
    More broadly, I think this discussion is a stupid one. There is no formal, mathematically precise definition of a programming language. There are formal definitions of lots of PL-related things, and for what a language is in general (a combination of syntax and semantics), but there's no formal definition of the term "programming language" that's useful here.

    So if we're not arguing about a formal definition, then we're arguing about essentially our favourite dictionaries, and how we personally interpret our favourite dictionaries. And that's just not a useful argument at all, it's not even how dictionaries are meant to work! And yet whenever someone dares to write "HTML programming language" or something similar, there is always a comment from someone demanding that the author use their personal dictionary, and correct their changes. And it is deeply grating, because whenever I see this happen:

    * The original statement is never ambiguous. I have never seen a situation where referring to HTML as a programming language has ever caused some sort of confusion.

    * The discussion about whether HTML is a programming language is almost always completely irrelevant to the topic at hand, and bringing it up adds no value to the discussion.

**Tasks to perform:**
1. In the passage on calling HTML a programming language, what two parts make up a language in general?
2. Copy the passage on calling HTML a programming language word for word, everything from "So if we're" down to "to the discussion.".

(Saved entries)
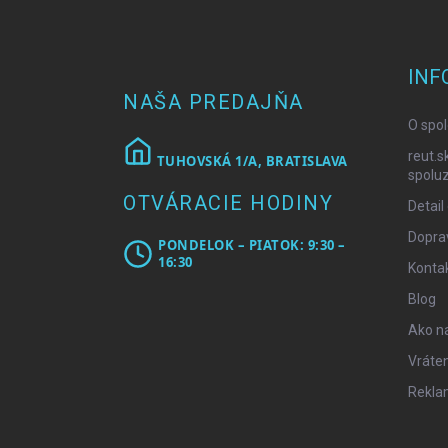
Z
á
p
ä
INF
t
NAŠA PREDAJŇA
i
O spol
e
reut.s
TUHOVSKÁ 1/A, BRATISLAVA
spoluz
OTVÁRACIE HODINY
Detail
Doprav
PONDELOK – PIATOK: 9:30 –
16:30
Konta
Blog
Ako n
Vráten
Rekla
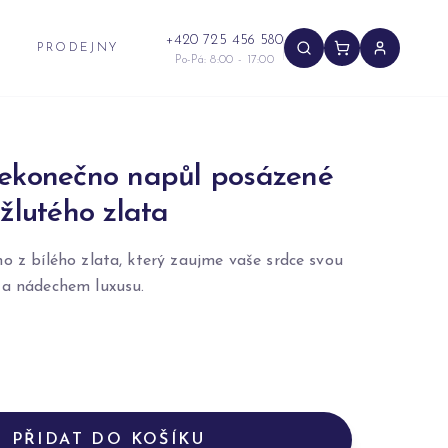
+420 725 456 580
PRODEJNY
Po-Pá: 8:00 - 17:00
nekonečno napůl posázené
 žlutého zlata
o z bílého zlata, který zaujme vaše srdce svou
 a nádechem luxusu.
PŘIDAT DO KOŠÍKU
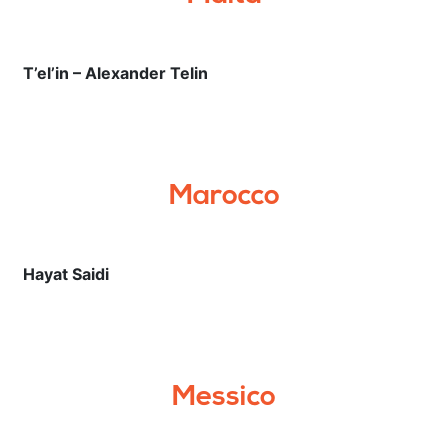
T’el’in – Alexander Telin
Marocco
Hayat Saidi
Messico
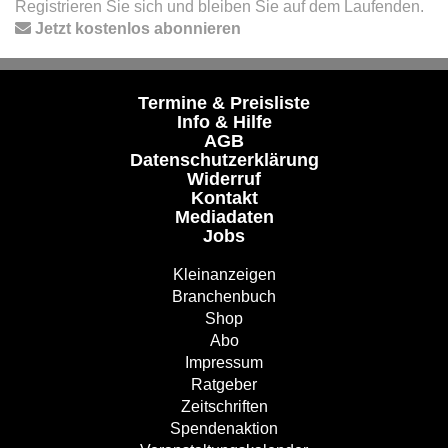
Registrieren Sie sich und bleiben Sie auf dem Laufenden.
Jetzt kostenlos abonnieren
Termine & Preisliste
Info & Hilfe
AGB
Datenschutzerklärung
Widerruf
Kontakt
Mediadaten
Jobs
Kleinanzeigen
Branchenbuch
Shop
Abo
Impressum
Ratgeber
Zeitschriften
Spendenaktion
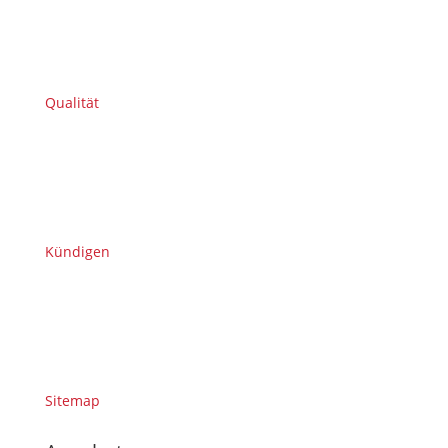
Qualität
Kündigen
Sitemap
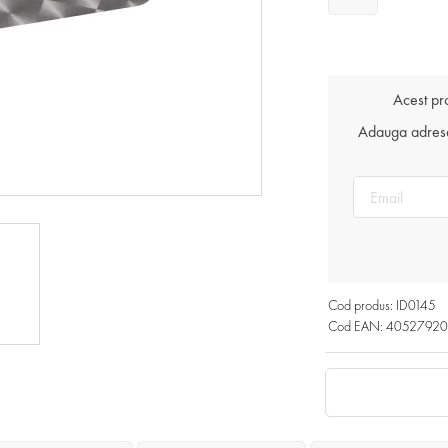
Acest pr
Adauga adresa 
Cod produs: ID0145
Cod EAN: 4052792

**Answers:**
1. Syntax and semantics.

2.
So if we're not arguing about a formal definition, then we're arguing about essentially our favourite dictionaries, and how we personally interpret our favourite dictionaries. And that's just not a useful argument at all, it's not even how dictionaries are meant to work! And yet whenever someone dares to write "HTML programming language" or something similar, there is always a comment from someone demanding that the author use their personal dictionary, and correct their changes. And it is deeply grating, because whenever I see this happen:

    * The original statement is never ambiguous. I have never seen a situation where referring to HTML as a programming language has ever caused some sort of confusion.

    * The discussion about whether HTML is a programming language is almost always completely irrelevant to the topic at hand, and bringing it up adds no value to the discussion.